Emerson salió despedido con el impacto. «Todo se volvió muy oscuro, se volteó y todos salieron despedidos. No sé ni cómo llegue, pero desperté del otro lado de la calle», relata también desde el hospital. «Vi una luz y pude reaccionar, estaba boca abajo. Como venía con un primo, me preocupé por él y comencé a buscarlo. Lo encontré después, cuando sacaron muchos cuerpos, ahí estaba tirado».

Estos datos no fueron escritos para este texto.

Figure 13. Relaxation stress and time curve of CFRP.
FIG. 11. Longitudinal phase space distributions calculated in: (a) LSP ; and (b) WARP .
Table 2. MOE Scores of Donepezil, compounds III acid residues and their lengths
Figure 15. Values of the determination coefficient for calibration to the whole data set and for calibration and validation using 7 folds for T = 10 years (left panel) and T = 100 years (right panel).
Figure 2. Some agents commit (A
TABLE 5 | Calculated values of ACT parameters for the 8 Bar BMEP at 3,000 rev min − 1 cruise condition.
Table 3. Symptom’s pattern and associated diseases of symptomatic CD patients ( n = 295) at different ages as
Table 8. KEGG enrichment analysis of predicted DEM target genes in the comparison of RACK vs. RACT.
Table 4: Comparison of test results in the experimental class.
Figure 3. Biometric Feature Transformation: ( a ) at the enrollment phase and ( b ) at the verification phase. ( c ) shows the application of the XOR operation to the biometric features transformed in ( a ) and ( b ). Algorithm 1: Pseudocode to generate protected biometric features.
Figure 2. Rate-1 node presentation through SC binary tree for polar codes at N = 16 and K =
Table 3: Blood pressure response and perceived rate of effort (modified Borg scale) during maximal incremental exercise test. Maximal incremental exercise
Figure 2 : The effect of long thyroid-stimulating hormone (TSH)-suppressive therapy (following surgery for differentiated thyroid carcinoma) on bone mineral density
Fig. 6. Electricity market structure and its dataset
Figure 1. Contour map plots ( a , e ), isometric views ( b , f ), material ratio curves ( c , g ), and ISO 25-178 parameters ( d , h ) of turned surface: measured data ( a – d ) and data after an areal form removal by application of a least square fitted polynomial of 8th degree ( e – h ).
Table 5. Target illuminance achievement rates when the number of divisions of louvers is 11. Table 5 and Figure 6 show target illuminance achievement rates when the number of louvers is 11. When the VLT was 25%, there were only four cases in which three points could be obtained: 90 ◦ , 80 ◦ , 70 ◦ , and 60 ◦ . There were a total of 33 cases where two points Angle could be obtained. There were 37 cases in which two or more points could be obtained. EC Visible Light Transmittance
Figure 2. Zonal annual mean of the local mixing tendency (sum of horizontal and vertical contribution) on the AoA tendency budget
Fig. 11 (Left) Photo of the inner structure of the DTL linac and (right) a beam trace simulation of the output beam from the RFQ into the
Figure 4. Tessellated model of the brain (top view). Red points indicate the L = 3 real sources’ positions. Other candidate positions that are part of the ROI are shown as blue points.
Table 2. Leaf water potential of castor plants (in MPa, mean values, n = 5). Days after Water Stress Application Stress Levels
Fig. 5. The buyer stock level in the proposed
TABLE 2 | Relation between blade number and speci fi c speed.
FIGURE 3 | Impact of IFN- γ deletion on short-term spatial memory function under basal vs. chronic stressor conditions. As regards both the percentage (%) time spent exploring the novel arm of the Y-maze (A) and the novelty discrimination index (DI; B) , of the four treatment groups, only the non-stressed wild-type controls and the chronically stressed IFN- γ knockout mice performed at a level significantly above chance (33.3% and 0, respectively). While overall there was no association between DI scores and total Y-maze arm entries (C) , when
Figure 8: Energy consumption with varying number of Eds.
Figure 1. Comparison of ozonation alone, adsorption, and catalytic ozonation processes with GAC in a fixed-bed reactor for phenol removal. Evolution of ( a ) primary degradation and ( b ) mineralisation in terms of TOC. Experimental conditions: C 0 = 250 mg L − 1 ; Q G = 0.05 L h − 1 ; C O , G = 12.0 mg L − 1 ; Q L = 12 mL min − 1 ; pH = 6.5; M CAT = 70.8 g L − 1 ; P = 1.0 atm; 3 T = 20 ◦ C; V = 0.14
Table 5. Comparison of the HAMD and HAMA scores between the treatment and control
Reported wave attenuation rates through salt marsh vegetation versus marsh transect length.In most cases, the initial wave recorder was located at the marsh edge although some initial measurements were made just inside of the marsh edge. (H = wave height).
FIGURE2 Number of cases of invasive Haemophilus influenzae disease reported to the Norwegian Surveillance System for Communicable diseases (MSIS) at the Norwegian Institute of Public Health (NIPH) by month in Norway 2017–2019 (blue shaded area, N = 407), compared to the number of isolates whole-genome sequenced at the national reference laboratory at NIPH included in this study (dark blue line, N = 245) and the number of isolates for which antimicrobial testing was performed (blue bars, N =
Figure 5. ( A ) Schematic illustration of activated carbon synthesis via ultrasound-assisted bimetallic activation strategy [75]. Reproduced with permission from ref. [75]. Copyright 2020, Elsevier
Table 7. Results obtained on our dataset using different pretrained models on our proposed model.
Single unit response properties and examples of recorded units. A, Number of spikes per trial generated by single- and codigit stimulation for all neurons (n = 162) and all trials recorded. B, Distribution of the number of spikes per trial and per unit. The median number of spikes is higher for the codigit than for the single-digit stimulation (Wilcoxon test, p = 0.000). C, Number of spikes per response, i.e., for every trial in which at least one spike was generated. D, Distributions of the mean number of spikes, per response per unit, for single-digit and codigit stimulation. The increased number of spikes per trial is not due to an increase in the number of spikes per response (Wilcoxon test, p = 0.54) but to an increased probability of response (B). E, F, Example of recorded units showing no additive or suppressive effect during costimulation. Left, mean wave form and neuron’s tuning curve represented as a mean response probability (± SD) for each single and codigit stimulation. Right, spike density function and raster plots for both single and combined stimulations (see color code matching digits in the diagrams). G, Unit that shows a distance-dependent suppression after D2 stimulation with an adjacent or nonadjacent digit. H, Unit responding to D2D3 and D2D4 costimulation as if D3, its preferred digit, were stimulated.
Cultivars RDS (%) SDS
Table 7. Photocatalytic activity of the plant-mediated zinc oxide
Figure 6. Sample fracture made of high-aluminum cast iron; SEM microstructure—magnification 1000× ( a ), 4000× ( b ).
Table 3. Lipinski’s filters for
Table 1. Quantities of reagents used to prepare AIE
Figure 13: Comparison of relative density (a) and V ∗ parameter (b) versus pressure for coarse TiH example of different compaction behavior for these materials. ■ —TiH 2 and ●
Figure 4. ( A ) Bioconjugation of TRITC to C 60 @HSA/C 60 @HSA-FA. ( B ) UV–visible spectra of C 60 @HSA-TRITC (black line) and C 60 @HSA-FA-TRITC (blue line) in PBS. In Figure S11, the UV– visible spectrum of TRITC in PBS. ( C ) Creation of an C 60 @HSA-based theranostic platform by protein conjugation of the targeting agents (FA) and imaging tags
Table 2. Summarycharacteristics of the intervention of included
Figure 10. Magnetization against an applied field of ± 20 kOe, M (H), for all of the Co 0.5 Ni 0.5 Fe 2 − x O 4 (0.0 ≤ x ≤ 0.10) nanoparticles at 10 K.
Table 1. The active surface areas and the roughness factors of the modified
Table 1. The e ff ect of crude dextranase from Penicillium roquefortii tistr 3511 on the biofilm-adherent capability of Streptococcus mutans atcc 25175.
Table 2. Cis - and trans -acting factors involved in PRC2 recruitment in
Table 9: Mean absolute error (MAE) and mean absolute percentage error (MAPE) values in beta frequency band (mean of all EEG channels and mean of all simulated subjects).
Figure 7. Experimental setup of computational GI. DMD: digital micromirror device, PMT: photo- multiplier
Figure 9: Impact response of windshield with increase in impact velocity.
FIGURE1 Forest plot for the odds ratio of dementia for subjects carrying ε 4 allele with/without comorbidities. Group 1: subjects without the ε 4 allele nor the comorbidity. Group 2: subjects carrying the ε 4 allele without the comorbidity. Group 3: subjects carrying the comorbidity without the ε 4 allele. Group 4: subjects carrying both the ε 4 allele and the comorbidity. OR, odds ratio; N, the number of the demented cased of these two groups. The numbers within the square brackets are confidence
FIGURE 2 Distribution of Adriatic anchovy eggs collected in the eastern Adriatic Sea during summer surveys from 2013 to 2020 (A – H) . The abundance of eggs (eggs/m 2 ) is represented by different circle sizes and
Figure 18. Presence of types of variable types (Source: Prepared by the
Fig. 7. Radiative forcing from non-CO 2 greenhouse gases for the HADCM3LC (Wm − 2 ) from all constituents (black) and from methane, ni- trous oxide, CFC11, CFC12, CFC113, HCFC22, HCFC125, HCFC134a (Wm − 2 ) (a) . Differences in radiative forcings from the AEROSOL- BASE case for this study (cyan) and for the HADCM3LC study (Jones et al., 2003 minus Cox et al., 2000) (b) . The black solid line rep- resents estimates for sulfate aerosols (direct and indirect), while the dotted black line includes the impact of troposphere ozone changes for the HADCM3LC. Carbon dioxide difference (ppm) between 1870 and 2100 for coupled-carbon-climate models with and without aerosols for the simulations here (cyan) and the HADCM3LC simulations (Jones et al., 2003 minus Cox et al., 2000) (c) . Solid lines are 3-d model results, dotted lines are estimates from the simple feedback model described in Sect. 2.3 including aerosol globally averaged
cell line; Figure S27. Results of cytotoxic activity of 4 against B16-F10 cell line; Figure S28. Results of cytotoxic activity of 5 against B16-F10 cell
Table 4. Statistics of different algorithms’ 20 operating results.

Los vecinos fueron los primeros testigos de la imagen dantesca de la estela de cuerpos regados sobre la carretera. Jorge Gómez González tiene su casa frente al lugar del accidente. Lo llama el puente de la muerte por la cantidad de siniestros que ocurren allí. «Fue una carnicería, no lo puedo superar», dice el hombre, que asegura que estaba parado en la puerta de su casa y lo vio todo. Él ayudó a sacar a una chica de unos 25 años que terminó por morirse en sus propias manos. Emanuel Hernández, otro vecino que socorrió a las víctimas, dice que era «una imagen muy difícil de ver». «Había una nube de polvo y cuando se aplacó, empezamos a ver toda la gente tirada en la calle». En el lugar de la tragedia murieron 49 personas, las otras seis fallecieron en hospitales.
No había en Tuxtla Gutiérrez suficientes ambulancias. La médica Jessica Aguilar López estaba de guardia esa tarde en la clínica de la Cruz Roja. Era un día normal hasta que sonó el teléfono: el aviso del accidente. «Íbamos a recibir a 10 pacientes porque la unidad es pequeña y el número de camas es mínimo. Empezaron a llegar códigos amarillos, códigos verdes y los hospitales no daban abasto», cuenta. Fueron tres horas intensas en las que recibieron a 47 pacientes. El pequeño centro de salud se inundó de «gritos, sangre y dolor». Las salas y pasillos seguían el viernes cubiertas con colchonetas para atender a los migrantes. «Fue demasiado lúgubre observar la forma en la que iban llegando los pacientes», agrega.
Los migrantes agradecen la asistencia de los vecinos, que les dieron agua y mantas hasta que llegaron las autoridades. La ayuda no fue lo único que recibieron. Apenas sucedió el accidente, un grupo se acercó a robar las pocas pertenencias que le quedaban mientras estaban tirados inconscientes. «Otras personas se aprovecharon de la situación, yo tenía algo de dinero y me vaciaron toda la mochila», afirma Pacheco.
El guatemalteco perdió en la tragedia, además de sus pertenencias, a dos de los tres amigos que se había hecho. Como Emerson, que horas después de la tragedia esperaba la confirmación de la muerte de su primo. O Miguel Yáñez Ortega, que tuvo que reconocer el cuerpo sin vida de su cuñado, con quien habían pagado 150.000 quetzales (unos 19.500 dólares) con la esperanza de alcanzar el desgastado sueño americano. Nadie quiere pensar por ahora en volver a emprender el viaje al norte. «Esto es una decepción para mi familia», dice Pacheco, «pero el impacto me dejó traumado, con miedo. No creo que pueda abordar otro camión».